▶ [Work required]
What is needed is an exact copy of the line with "-150,6 +150,7 @@" and all lines that follow it in the entries below, the last line included.

[Web page edit records]

*** Block opens ***

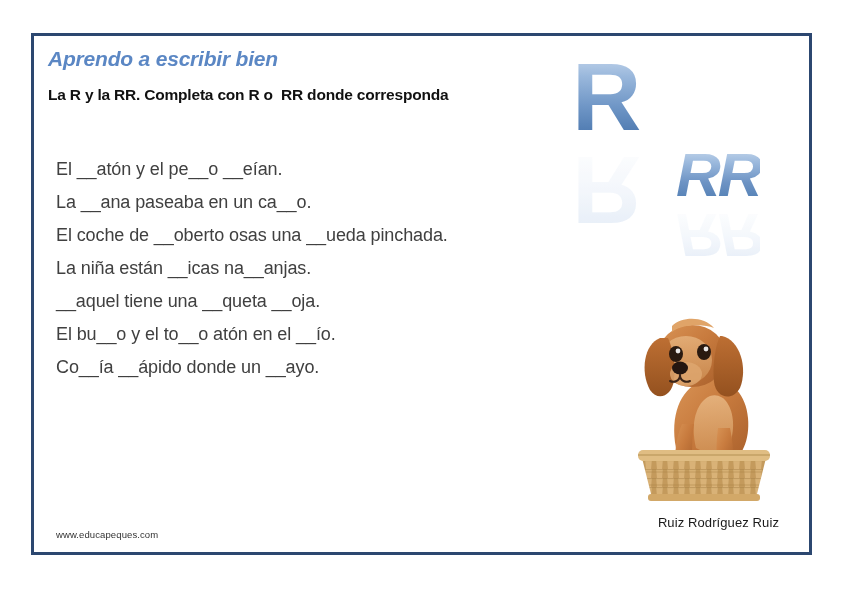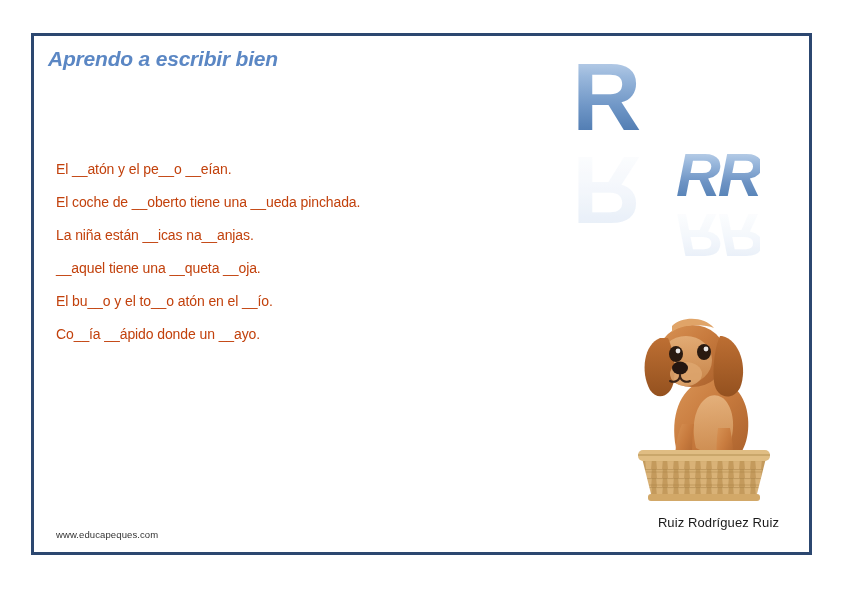--- a/index.html
+++ b/index.html
@@ -150,6 +150,7 @@
 
   <div id="page-title">Aprendo a escribir bien</div>
 
+  <div id="page-subtitle">La R y la RR. Completa con R o  RR donde corresponda</div>
 
   <div id="exercise-list">
     <div class="exercise-line">El __atón y el pe__o __eían.</div>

*** Block closes ***

▶ [Response to the exercise]
@@ -150,6 +150,7 @@
 
   <div id="page-title">Aprendo a escribir bien</div>
 
+  <div id="page-subtitle">La R y la RR. Completa con R o  RR donde corresponda</div>
 
   <div id="exercise-list">
     <div class="exercise-line">El __atón y el pe__o __eían.</div>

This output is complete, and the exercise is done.